Hypothesis 3 (Belief precision). Communication increases subjects’ belief precision about their partners’ likelihood of cooperation.
We hypothesize that, on average, subjects’ belief precision after communication is higher than before communication, i.e., precisionafter > precisionbefore.
Update 2 contains a belief shift when communication is realized. Based on the law of iterated expectations, the belief, on average, does not shift anymore. At this point, subjects can judge how convincing they find their partners’ arguments and update their belief precision according to the new information.
We expect that communication reduces strategic uncertainty, i.e. it makes subjective beliefs about the partners’ likelihood of cooperation more precise. This effect can work in both directions: exchanging credible promises about cooperative choices can make subjects more certain about the likelihood that their partner will cooperate if they have already held a rather optimistic belief about the subject pool in general. Conversely, it can also turn such a general optimistic belief into a precise pessimistic belief about the cooperativeness of the partner. Based on the law of iterated expectations, these shifts should cancel out each other on average across the population of subjects making the mean belief before and after communication the same. However, the belief about the partner’s cooperation should be more precise after the communication.
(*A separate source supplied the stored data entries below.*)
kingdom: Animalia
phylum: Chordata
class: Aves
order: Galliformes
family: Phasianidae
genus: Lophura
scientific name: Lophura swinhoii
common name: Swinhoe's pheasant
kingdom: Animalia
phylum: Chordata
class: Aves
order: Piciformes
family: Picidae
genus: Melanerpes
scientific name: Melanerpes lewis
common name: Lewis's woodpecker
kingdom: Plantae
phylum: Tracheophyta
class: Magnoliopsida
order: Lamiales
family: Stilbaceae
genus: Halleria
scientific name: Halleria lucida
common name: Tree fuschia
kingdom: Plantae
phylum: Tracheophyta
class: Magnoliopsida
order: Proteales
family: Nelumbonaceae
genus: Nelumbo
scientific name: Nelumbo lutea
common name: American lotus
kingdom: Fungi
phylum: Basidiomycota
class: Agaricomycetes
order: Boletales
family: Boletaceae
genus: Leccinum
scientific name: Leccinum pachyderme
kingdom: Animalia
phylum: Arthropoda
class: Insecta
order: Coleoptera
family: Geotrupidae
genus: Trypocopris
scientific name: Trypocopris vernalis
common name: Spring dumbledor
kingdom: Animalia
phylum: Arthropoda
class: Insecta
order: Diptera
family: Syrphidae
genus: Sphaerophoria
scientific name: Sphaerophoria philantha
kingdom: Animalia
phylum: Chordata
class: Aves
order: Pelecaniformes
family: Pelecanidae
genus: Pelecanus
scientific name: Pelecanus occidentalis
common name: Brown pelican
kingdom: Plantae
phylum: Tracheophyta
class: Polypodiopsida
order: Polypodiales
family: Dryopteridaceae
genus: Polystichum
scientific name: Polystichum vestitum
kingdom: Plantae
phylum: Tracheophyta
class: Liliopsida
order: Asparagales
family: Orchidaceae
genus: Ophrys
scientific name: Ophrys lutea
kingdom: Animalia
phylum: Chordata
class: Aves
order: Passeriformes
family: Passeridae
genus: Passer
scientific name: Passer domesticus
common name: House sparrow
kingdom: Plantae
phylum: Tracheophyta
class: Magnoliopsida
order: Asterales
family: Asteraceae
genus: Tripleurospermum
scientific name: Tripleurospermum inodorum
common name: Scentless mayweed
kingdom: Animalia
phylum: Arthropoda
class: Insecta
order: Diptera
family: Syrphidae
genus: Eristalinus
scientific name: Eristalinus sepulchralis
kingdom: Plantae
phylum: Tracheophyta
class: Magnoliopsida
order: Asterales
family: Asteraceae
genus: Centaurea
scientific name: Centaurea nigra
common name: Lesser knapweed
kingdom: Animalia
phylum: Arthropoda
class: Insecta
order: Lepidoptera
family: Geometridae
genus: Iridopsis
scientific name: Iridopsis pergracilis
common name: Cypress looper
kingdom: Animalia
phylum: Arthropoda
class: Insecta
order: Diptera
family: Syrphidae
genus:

Due to the matched data structure and the directed hypotheses, we will rely on one-sided matched-pairs signed-rank tests and regression analyses to test the hypotheses described above. For the non-parametric tests, we will use individual subjects as the unit of observation. We plan to use the regression analysis to account for the interdependence of individual observations after communication. Furthermore, we will analyze communication content to shed further light on communication effects on beliefs, belief precision, and cooperative behavior in humans. We plan to use (unsupervised) machine learning methods to analyze chat data in an attempt to discover not only whether but *how* communication affects these outcomes. The specific computation method depends on the characteristics of actual data (e.g., length of the messages, number of topics within the messages, variance across the messages, etc.).